● Given passage:
|---|
Shockingly, reversing the count-up to a count-down and not changing anything
else at all makes things much, MUCH worse, about four times slower.

user=> (time
         (let [m (int 100000000) b (double 4.0) x0 (double -0.2) y0 (double
0.1) t (double 2.0)]
           (loop [x (double 0.0) y (double 0.0) i m]
             (if (zero? i)
               i
               (let [x2 (* x x) y2 (* y y)]
                 (if (< (+ x2 y2) b)
                   (recur (+ (- x2 y2) x0) (+ (* t (* x y)) y0)
(unchecked-dec i))
                 i))))))
"Elapsed time: 874.9564 msecs"
0

The original, at-least-half-of-C speed again.

It seems like < and zero? are as fast as each other and > much slower on
primitive ints.

user=> ^#'<
{:ns #<Namespace clojure.core>, :name <, :file "clojure/core.clj", :line
589, :arglists ([x] [x y] [x y & more]), :inline-arities #{2}, :inline
#<core$fn__3363 clojure.core$fn__3...@b655a>, :doc "Returns non-nil if nums
are in monotonically increasing order,\n  otherwise false."}
user=> ^#'zero?
|---|
Extracted data entries:
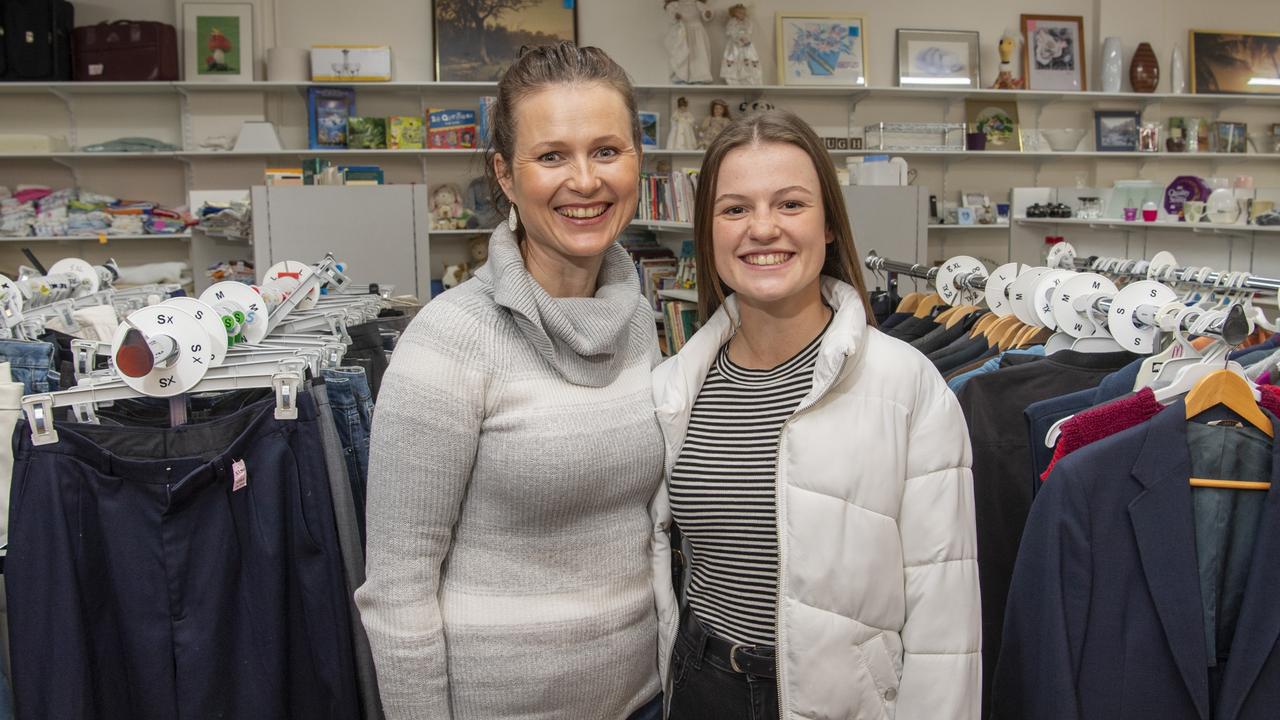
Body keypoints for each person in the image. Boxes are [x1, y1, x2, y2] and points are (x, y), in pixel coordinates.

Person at [356, 42, 665, 720]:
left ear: (638, 161)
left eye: (607, 151)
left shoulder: (639, 321)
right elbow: (398, 589)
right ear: (504, 173)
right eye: (551, 155)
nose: (585, 181)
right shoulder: (449, 340)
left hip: (643, 699)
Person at [651, 109, 981, 719]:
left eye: (791, 204)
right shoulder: (673, 387)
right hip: (700, 686)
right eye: (734, 209)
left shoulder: (907, 386)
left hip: (840, 702)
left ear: (829, 224)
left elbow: (945, 623)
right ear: (709, 232)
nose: (762, 228)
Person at [720, 4, 762, 86]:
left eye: (743, 13)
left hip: (746, 44)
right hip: (735, 44)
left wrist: (745, 37)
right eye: (739, 13)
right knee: (734, 59)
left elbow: (749, 31)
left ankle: (748, 78)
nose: (741, 14)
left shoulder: (747, 22)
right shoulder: (732, 21)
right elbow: (729, 32)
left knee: (748, 58)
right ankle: (734, 79)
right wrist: (737, 38)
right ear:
|---|
● What this exercise asks:
1 – In the Clojure timing passage, what explanation does the writer give for the speed results with primitive ints?
2 – Answer these questions from the Clojure timing passage:
(a) What elapsed time is reported for the timed loop?
(b) At what line of "clojure/core.clj" is < defined?
(c) What value is printed right after the elapsed time?

● Responses to the exercise:
1 – The writer concludes that < and zero? seem to run about equally fast on primitive ints, while > is much slower.

2 –
(a) 874.9564 msecs
(b) Line 589
(c) 0